Budget makers took all the easy outs in putting together the state budget for the two-year cycle that began July 1 — a budget that's nearly $550 million in deficit, according to Comptroller Nancy Wyman.

They — Democratic legislators who control the General Assembly, and Republican Gov. M. Jodi Rell, who did not sign the adopted budget but resorted to some of the same accounting tricks in her versions — used every cent of available one-shot revenues, like the rainy day fund and federal stimulus money, to help balance the budget.

In addition to using so much nonrecurring revenue, which will eventually cause problems, they irresponsibly ballooned borrowing to such an extent that Wall Street bond raters shrieked in horror and threatened to downgrade the state's good rating.

State legislative leaders also expanded the use of the device known as "lapses" to unhealthy, historic highs. Lapses are vague and often unrealistic budget assumptions about the amounts that will be cut — such as $190 million in consulting contracts over the next two years — without any guidance on how to achieve those cuts.

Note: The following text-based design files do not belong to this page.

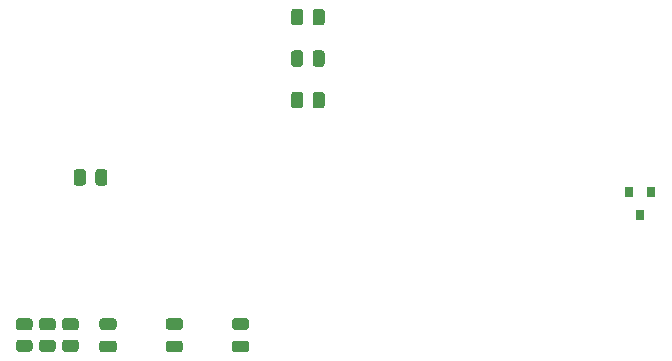
<source format=gtp>
%TF.GenerationSoftware,KiCad,Pcbnew,5.1.10*%
%TF.CreationDate,2021-06-17T09:11:18+01:00*%
%TF.ProjectId,controller,636f6e74-726f-46c6-9c65-722e6b696361,V0.2*%
%TF.SameCoordinates,Original*%
%TF.FileFunction,Paste,Top*%
%TF.FilePolarity,Positive*%
%FSLAX46Y46*%
G04 Gerber Fmt 4.6, Leading zero omitted, Abs format (unit mm)*
G04 Created by KiCad (PCBNEW 5.1.10) date 2021-06-17 09:11:18*
%MOMM*%
%LPD*%
G01*
G04 APERTURE LIST*
%ADD10R,0.800000X0.900000*%
G04 APERTURE END LIST*
G36*
G01*
X168605000Y-109940000D02*
X167655000Y-109940000D01*
G75*
G02*
X167405000Y-109690000I0J250000D01*
G01*
X167405000Y-109190000D01*
G75*
G02*
X167655000Y-108940000I250000J0D01*
G01*
X168605000Y-108940000D01*
G75*
G02*
X168855000Y-109190000I0J-250000D01*
G01*
X168855000Y-109690000D01*
G75*
G02*
X168605000Y-109940000I-250000J0D01*
G01*
G37*
G36*
G01*
X168605000Y-108040000D02*
X167655000Y-108040000D01*
G75*
G02*
X167405000Y-107790000I0J250000D01*
G01*
X167405000Y-107290000D01*
G75*
G02*
X167655000Y-107040000I250000J0D01*
G01*
X168605000Y-107040000D01*
G75*
G02*
X168855000Y-107290000I0J-250000D01*
G01*
X168855000Y-107790000D01*
G75*
G02*
X168605000Y-108040000I-250000J0D01*
G01*
G37*
G36*
G01*
X174212600Y-108040000D02*
X173262600Y-108040000D01*
G75*
G02*
X173012600Y-107790000I0J250000D01*
G01*
X173012600Y-107290000D01*
G75*
G02*
X173262600Y-107040000I250000J0D01*
G01*
X174212600Y-107040000D01*
G75*
G02*
X174462600Y-107290000I0J-250000D01*
G01*
X174462600Y-107790000D01*
G75*
G02*
X174212600Y-108040000I-250000J0D01*
G01*
G37*
G36*
G01*
X174212600Y-109940000D02*
X173262600Y-109940000D01*
G75*
G02*
X173012600Y-109690000I0J250000D01*
G01*
X173012600Y-109190000D01*
G75*
G02*
X173262600Y-108940000I250000J0D01*
G01*
X174212600Y-108940000D01*
G75*
G02*
X174462600Y-109190000I0J-250000D01*
G01*
X174462600Y-109690000D01*
G75*
G02*
X174212600Y-109940000I-250000J0D01*
G01*
G37*
G36*
G01*
X179820200Y-108040000D02*
X178870200Y-108040000D01*
G75*
G02*
X178620200Y-107790000I0J250000D01*
G01*
X178620200Y-107290000D01*
G75*
G02*
X178870200Y-107040000I250000J0D01*
G01*
X179820200Y-107040000D01*
G75*
G02*
X180070200Y-107290000I0J-250000D01*
G01*
X180070200Y-107790000D01*
G75*
G02*
X179820200Y-108040000I-250000J0D01*
G01*
G37*
G36*
G01*
X179820200Y-109940000D02*
X178870200Y-109940000D01*
G75*
G02*
X178620200Y-109690000I0J250000D01*
G01*
X178620200Y-109190000D01*
G75*
G02*
X178870200Y-108940000I250000J0D01*
G01*
X179820200Y-108940000D01*
G75*
G02*
X180070200Y-109190000I0J-250000D01*
G01*
X180070200Y-109690000D01*
G75*
G02*
X179820200Y-109940000I-250000J0D01*
G01*
G37*
G36*
G01*
X164500699Y-108870000D02*
X165400701Y-108870000D01*
G75*
G02*
X165650700Y-109119999I0J-249999D01*
G01*
X165650700Y-109645001D01*
G75*
G02*
X165400701Y-109895000I-249999J0D01*
G01*
X164500699Y-109895000D01*
G75*
G02*
X164250700Y-109645001I0J249999D01*
G01*
X164250700Y-109119999D01*
G75*
G02*
X164500699Y-108870000I249999J0D01*
G01*
G37*
G36*
G01*
X164500699Y-107045000D02*
X165400701Y-107045000D01*
G75*
G02*
X165650700Y-107294999I0J-249999D01*
G01*
X165650700Y-107820001D01*
G75*
G02*
X165400701Y-108070000I-249999J0D01*
G01*
X164500699Y-108070000D01*
G75*
G02*
X164250700Y-107820001I0J249999D01*
G01*
X164250700Y-107294999D01*
G75*
G02*
X164500699Y-107045000I249999J0D01*
G01*
G37*
G36*
G01*
X162544899Y-107045000D02*
X163444901Y-107045000D01*
G75*
G02*
X163694900Y-107294999I0J-249999D01*
G01*
X163694900Y-107820001D01*
G75*
G02*
X163444901Y-108070000I-249999J0D01*
G01*
X162544899Y-108070000D01*
G75*
G02*
X162294900Y-107820001I0J249999D01*
G01*
X162294900Y-107294999D01*
G75*
G02*
X162544899Y-107045000I249999J0D01*
G01*
G37*
G36*
G01*
X162544899Y-108870000D02*
X163444901Y-108870000D01*
G75*
G02*
X163694900Y-109119999I0J-249999D01*
G01*
X163694900Y-109645001D01*
G75*
G02*
X163444901Y-109895000I-249999J0D01*
G01*
X162544899Y-109895000D01*
G75*
G02*
X162294900Y-109645001I0J249999D01*
G01*
X162294900Y-109119999D01*
G75*
G02*
X162544899Y-108870000I249999J0D01*
G01*
G37*
G36*
G01*
X186472500Y-88129999D02*
X186472500Y-89030001D01*
G75*
G02*
X186222501Y-89280000I-249999J0D01*
G01*
X185697499Y-89280000D01*
G75*
G02*
X185447500Y-89030001I0J249999D01*
G01*
X185447500Y-88129999D01*
G75*
G02*
X185697499Y-87880000I249999J0D01*
G01*
X186222501Y-87880000D01*
G75*
G02*
X186472500Y-88129999I0J-249999D01*
G01*
G37*
G36*
G01*
X184647500Y-88129999D02*
X184647500Y-89030001D01*
G75*
G02*
X184397501Y-89280000I-249999J0D01*
G01*
X183872499Y-89280000D01*
G75*
G02*
X183622500Y-89030001I0J249999D01*
G01*
X183622500Y-88129999D01*
G75*
G02*
X183872499Y-87880000I249999J0D01*
G01*
X184397501Y-87880000D01*
G75*
G02*
X184647500Y-88129999I0J-249999D01*
G01*
G37*
G36*
G01*
X167051300Y-95573001D02*
X167051300Y-94672999D01*
G75*
G02*
X167301299Y-94423000I249999J0D01*
G01*
X167826301Y-94423000D01*
G75*
G02*
X168076300Y-94672999I0J-249999D01*
G01*
X168076300Y-95573001D01*
G75*
G02*
X167826301Y-95823000I-249999J0D01*
G01*
X167301299Y-95823000D01*
G75*
G02*
X167051300Y-95573001I0J249999D01*
G01*
G37*
G36*
G01*
X165226300Y-95573001D02*
X165226300Y-94672999D01*
G75*
G02*
X165476299Y-94423000I249999J0D01*
G01*
X166001301Y-94423000D01*
G75*
G02*
X166251300Y-94672999I0J-249999D01*
G01*
X166251300Y-95573001D01*
G75*
G02*
X166001301Y-95823000I-249999J0D01*
G01*
X165476299Y-95823000D01*
G75*
G02*
X165226300Y-95573001I0J249999D01*
G01*
G37*
G36*
G01*
X160589099Y-107045000D02*
X161489101Y-107045000D01*
G75*
G02*
X161739100Y-107294999I0J-249999D01*
G01*
X161739100Y-107820001D01*
G75*
G02*
X161489101Y-108070000I-249999J0D01*
G01*
X160589099Y-108070000D01*
G75*
G02*
X160339100Y-107820001I0J249999D01*
G01*
X160339100Y-107294999D01*
G75*
G02*
X160589099Y-107045000I249999J0D01*
G01*
G37*
G36*
G01*
X160589099Y-108870000D02*
X161489101Y-108870000D01*
G75*
G02*
X161739100Y-109119999I0J-249999D01*
G01*
X161739100Y-109645001D01*
G75*
G02*
X161489101Y-109895000I-249999J0D01*
G01*
X160589099Y-109895000D01*
G75*
G02*
X160339100Y-109645001I0J249999D01*
G01*
X160339100Y-109119999D01*
G75*
G02*
X160589099Y-108870000I249999J0D01*
G01*
G37*
G36*
G01*
X185447500Y-82000001D02*
X185447500Y-81099999D01*
G75*
G02*
X185697499Y-80850000I249999J0D01*
G01*
X186222501Y-80850000D01*
G75*
G02*
X186472500Y-81099999I0J-249999D01*
G01*
X186472500Y-82000001D01*
G75*
G02*
X186222501Y-82250000I-249999J0D01*
G01*
X185697499Y-82250000D01*
G75*
G02*
X185447500Y-82000001I0J249999D01*
G01*
G37*
G36*
G01*
X183622500Y-82000001D02*
X183622500Y-81099999D01*
G75*
G02*
X183872499Y-80850000I249999J0D01*
G01*
X184397501Y-80850000D01*
G75*
G02*
X184647500Y-81099999I0J-249999D01*
G01*
X184647500Y-82000001D01*
G75*
G02*
X184397501Y-82250000I-249999J0D01*
G01*
X183872499Y-82250000D01*
G75*
G02*
X183622500Y-82000001I0J249999D01*
G01*
G37*
D10*
X214120000Y-96330000D03*
X212220000Y-96330000D03*
X213170000Y-98330000D03*
G36*
G01*
X186472500Y-84614999D02*
X186472500Y-85515001D01*
G75*
G02*
X186222501Y-85765000I-249999J0D01*
G01*
X185697499Y-85765000D01*
G75*
G02*
X185447500Y-85515001I0J249999D01*
G01*
X185447500Y-84614999D01*
G75*
G02*
X185697499Y-84365000I249999J0D01*
G01*
X186222501Y-84365000D01*
G75*
G02*
X186472500Y-84614999I0J-249999D01*
G01*
G37*
G36*
G01*
X184647500Y-84614999D02*
X184647500Y-85515001D01*
G75*
G02*
X184397501Y-85765000I-249999J0D01*
G01*
X183872499Y-85765000D01*
G75*
G02*
X183622500Y-85515001I0J249999D01*
G01*
X183622500Y-84614999D01*
G75*
G02*
X183872499Y-84365000I249999J0D01*
G01*
X184397501Y-84365000D01*
G75*
G02*
X184647500Y-84614999I0J-249999D01*
G01*
G37*
M02*

</source>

State leaders have raised taxes on small segments of the population — the rich and smokers — so they wouldn't anger the majority. And they did all this to avoid what is needed: deep cuts in state government spending (a goal with which Mrs. Rell seems far more in tune than lawmakers) in combination with a broad-based tax increase in which everyone shares some pain.

No Place To Run

There are no more corners to hide in. Federal stimulus money will start running out by the end of 2010 and isn't enough to make up for revenue losses anyway. There's a limit to borrowing. The state's deficit in a few years could reach $3 billion.

If revenue continues to lag, the job of putting together real budgets that keep roads and bridges repaired and schools open and otherwise meet people's needs will be increasingly difficult and painful. Lawmakers and the governor have to do honest budgeting if they are to have taxpayers' confidence in a time of trial.

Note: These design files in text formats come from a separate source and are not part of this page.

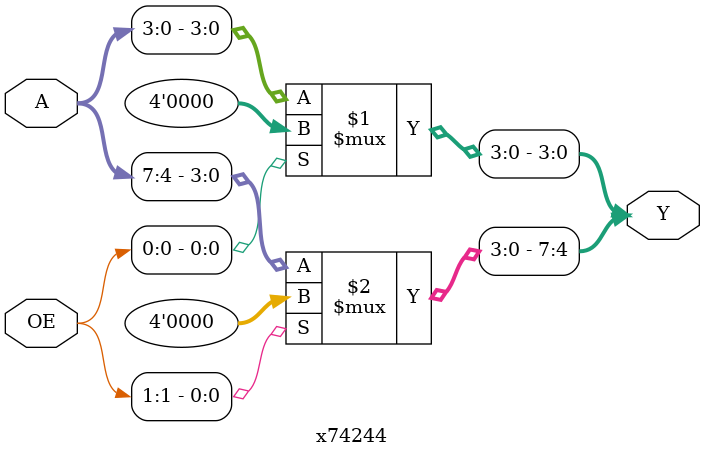
<source format=v>
module x74244(	// file.cleaned.mlir:2:3
  input  [7:0] A,	// file.cleaned.mlir:2:24
  input  [1:0] OE,	// file.cleaned.mlir:2:36
  output [7:0] Y	// file.cleaned.mlir:2:50
);

  assign Y = {OE[1] ? 4'h0 : A[7:4], OE[0] ? 4'h0 : A[3:0]};	// file.cleaned.mlir:3:14, :4:10, :5:10, :6:10, :7:10, :8:10, :9:10, :10:10, :11:5
endmodule


</source>
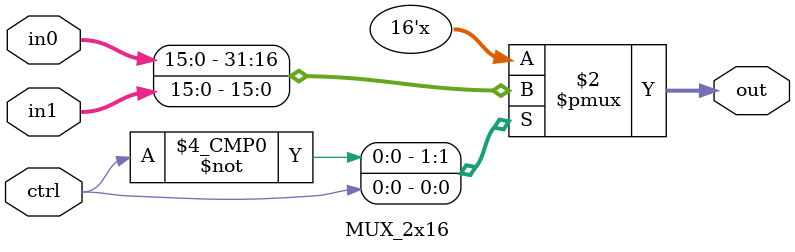
<source format=v>
module MUX_2x16(
    output reg [15:0] out,
    input [15:0] in0,
    input [15:0] in1,
    input ctrl
);

always @(*) begin
    case (ctrl)
        1'b0: out = in0;
        1'b1: out = in1;
        default: out = 16'bz;
    endcase
end

endmodule

</source>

Enough with accounting gimmicks and phantom fixes. Although everybody knows that budget proposals serve political purposes and are policy documents, those we elect must construct budgets that are transparent and realistic. When the governor and legislative majority are of different parties, they must at least speak the same budget language. A giant step toward that end was taken this year with a law requiring so-called "consensus revenue forecasting" so that Democrats and Republicans can agree on a budget base. More changes are needed.

Get Real On Revenue

If lawmakers expect the governor to cut spending, they shouldn't tie her hands in, for example, closing facilities like the Bristol courthouse and converting state-run group homes to privately run homes. The chief executive needs flexibility to obtain big savings.

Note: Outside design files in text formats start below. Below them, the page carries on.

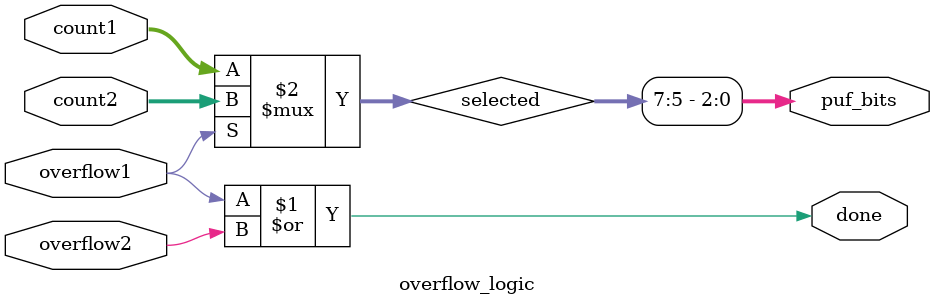
<source format=v>
`timescale 1ns / 1ps

module overflow_logic (
    input wire overflow1,
    input wire overflow2,
    input wire [15:0] count1,
    input wire [15:0] count2,
    output wire done,
    output wire [2:0] puf_bits
);
    assign done = overflow1 | overflow2;
    wire [15:0] selected = overflow1 ? count2 : count1;
    assign puf_bits = selected[7:5];
endmodule

</source>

Budget writers need to get real about the amount of revenue the state will receive for the sale of its assets or what the state will recover in delinquent taxes. They are not always grounded in reality.

The use of "lapses" in budgeting — savings hoped for from unspecified cuts to be made by agency managers — can be a reasonable tool. But in this year's budget, lapses are five times what is normal. That's not honest.

Nor is the misuse of securitization — selling future revenues from, for example, Connecticut's share of the national tobacco settlement. In this year's budget, no revenue stream has been identified for securitizing $1.29 billion. Where's that money coming from?

Considering that this year's budget was three months late, which created havoc in municipalities and state agencies, legislators and the governor would be well advised to adopt a bipartisan spirit of cooperation and a mutual resolve to get this most important work done on time.

Summoning the backbone to end programs that don't work and to find significant efficiencies in ones that do would be the most honest budget reform of all.